Data for the task:
[Start of section]

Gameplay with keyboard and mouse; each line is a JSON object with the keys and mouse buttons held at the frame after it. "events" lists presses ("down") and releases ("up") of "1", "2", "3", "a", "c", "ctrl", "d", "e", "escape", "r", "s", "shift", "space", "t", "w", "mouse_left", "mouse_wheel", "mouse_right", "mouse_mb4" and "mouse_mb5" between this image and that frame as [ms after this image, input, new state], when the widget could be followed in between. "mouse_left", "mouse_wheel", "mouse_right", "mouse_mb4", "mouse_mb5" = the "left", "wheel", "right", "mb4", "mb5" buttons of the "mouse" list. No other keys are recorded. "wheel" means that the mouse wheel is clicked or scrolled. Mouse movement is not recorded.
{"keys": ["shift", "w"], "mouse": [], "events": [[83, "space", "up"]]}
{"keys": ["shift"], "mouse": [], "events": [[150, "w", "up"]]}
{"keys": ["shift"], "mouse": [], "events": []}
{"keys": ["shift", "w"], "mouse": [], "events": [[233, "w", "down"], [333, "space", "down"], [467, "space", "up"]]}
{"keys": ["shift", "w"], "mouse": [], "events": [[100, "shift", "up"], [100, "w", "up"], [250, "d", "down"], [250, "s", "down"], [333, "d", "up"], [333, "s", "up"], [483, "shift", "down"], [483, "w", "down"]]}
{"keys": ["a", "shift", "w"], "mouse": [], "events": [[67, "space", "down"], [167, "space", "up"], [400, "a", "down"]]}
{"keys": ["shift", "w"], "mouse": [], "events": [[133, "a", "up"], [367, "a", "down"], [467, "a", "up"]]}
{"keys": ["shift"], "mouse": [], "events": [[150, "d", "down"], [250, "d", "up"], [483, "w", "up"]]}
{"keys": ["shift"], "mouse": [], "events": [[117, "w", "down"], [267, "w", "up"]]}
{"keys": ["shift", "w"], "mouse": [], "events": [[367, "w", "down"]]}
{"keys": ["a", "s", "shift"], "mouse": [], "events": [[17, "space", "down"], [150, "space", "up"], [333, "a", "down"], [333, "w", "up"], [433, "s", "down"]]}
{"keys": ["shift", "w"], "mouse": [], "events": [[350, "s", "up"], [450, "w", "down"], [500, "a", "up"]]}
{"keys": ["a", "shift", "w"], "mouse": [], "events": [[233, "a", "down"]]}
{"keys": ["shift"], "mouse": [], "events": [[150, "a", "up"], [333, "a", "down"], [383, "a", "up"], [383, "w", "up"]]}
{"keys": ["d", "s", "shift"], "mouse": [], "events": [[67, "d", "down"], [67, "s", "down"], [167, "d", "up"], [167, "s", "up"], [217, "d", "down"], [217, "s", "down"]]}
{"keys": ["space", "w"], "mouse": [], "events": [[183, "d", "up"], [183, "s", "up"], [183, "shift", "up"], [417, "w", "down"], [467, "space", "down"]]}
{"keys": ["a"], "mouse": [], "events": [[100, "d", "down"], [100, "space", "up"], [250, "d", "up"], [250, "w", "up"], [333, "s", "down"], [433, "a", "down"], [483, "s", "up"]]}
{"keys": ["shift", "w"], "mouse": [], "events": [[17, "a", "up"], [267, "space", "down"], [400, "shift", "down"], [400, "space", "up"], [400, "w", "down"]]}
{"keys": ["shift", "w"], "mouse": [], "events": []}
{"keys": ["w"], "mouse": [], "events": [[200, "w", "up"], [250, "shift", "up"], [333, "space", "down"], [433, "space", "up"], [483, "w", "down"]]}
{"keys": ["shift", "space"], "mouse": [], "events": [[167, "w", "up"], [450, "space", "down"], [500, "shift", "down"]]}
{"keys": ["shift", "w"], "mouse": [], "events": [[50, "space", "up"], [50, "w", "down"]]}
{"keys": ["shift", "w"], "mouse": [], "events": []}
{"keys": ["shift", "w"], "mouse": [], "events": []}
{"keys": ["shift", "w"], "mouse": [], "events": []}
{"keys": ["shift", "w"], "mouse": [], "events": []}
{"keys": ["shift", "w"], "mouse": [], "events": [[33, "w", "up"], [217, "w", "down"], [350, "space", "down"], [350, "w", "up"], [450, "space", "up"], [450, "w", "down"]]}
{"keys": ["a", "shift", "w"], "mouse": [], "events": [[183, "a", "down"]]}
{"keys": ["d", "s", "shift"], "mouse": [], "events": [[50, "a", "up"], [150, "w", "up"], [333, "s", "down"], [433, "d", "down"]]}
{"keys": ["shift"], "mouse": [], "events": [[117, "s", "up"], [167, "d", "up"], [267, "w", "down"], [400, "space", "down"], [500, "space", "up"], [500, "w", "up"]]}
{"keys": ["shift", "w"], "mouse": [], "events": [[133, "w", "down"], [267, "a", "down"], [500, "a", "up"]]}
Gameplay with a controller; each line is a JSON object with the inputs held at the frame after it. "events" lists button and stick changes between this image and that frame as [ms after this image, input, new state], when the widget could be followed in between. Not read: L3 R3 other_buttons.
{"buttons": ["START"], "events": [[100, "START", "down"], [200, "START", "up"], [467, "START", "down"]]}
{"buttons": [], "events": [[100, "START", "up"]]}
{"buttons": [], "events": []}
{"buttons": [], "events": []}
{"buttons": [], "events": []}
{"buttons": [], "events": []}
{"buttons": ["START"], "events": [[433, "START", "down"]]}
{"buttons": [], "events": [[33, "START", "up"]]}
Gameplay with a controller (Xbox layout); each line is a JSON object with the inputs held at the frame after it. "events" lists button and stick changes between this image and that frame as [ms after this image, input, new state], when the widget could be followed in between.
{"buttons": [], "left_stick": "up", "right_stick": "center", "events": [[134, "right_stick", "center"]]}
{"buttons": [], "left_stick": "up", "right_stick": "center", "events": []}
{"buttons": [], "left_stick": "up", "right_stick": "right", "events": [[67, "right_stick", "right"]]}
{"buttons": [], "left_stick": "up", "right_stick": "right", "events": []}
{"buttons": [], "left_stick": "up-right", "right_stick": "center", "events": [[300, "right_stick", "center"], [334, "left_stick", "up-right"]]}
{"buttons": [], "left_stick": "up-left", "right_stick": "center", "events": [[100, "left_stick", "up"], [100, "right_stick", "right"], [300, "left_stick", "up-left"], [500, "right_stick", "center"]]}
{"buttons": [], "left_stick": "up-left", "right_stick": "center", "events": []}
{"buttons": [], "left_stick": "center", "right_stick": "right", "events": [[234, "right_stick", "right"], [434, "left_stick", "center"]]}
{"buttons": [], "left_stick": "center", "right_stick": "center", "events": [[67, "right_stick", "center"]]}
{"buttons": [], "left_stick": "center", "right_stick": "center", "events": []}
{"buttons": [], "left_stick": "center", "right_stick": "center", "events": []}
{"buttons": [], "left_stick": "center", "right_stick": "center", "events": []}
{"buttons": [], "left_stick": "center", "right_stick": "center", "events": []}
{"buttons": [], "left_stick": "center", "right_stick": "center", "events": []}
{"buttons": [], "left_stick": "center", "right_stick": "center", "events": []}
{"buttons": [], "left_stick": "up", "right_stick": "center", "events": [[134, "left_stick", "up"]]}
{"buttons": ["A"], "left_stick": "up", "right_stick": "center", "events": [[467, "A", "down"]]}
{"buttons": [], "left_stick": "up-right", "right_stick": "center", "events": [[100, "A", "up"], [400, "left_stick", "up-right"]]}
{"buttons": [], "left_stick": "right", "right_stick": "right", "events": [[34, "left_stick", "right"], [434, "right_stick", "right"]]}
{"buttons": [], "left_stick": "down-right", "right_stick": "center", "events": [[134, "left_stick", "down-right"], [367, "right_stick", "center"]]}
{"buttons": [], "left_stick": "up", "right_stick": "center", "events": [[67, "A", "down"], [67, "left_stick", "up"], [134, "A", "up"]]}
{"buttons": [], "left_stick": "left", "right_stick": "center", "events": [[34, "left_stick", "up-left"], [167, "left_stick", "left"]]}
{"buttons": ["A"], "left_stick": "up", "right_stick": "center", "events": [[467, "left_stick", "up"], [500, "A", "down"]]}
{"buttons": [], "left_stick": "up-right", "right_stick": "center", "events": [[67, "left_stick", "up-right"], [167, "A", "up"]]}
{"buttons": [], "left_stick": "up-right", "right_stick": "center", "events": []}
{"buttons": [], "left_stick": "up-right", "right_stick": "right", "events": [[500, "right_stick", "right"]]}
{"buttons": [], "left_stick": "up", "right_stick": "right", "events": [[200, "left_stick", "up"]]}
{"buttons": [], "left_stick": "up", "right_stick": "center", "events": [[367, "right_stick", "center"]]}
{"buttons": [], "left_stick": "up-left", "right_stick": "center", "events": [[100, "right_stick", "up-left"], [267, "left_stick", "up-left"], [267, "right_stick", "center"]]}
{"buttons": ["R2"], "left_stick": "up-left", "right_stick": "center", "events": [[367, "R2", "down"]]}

[End of section]

Exercise instructions:
Wherever a line of the entries holds the string "changes", copy that line.

Task result:
Gameplay with a controller; each line is a JSON object with the inputs held at the frame after it. "events" lists button and stick changes between this image and that frame as [ms after this image, input, new state], when the widget could be followed in between. Not read: L3 R3 other_buttons.
Gameplay with a controller (Xbox layout); each line is a JSON object with the inputs held at the frame after it. "events" lists button and stick changes between this image and that frame as [ms after this image, input, new state], when the widget could be followed in between.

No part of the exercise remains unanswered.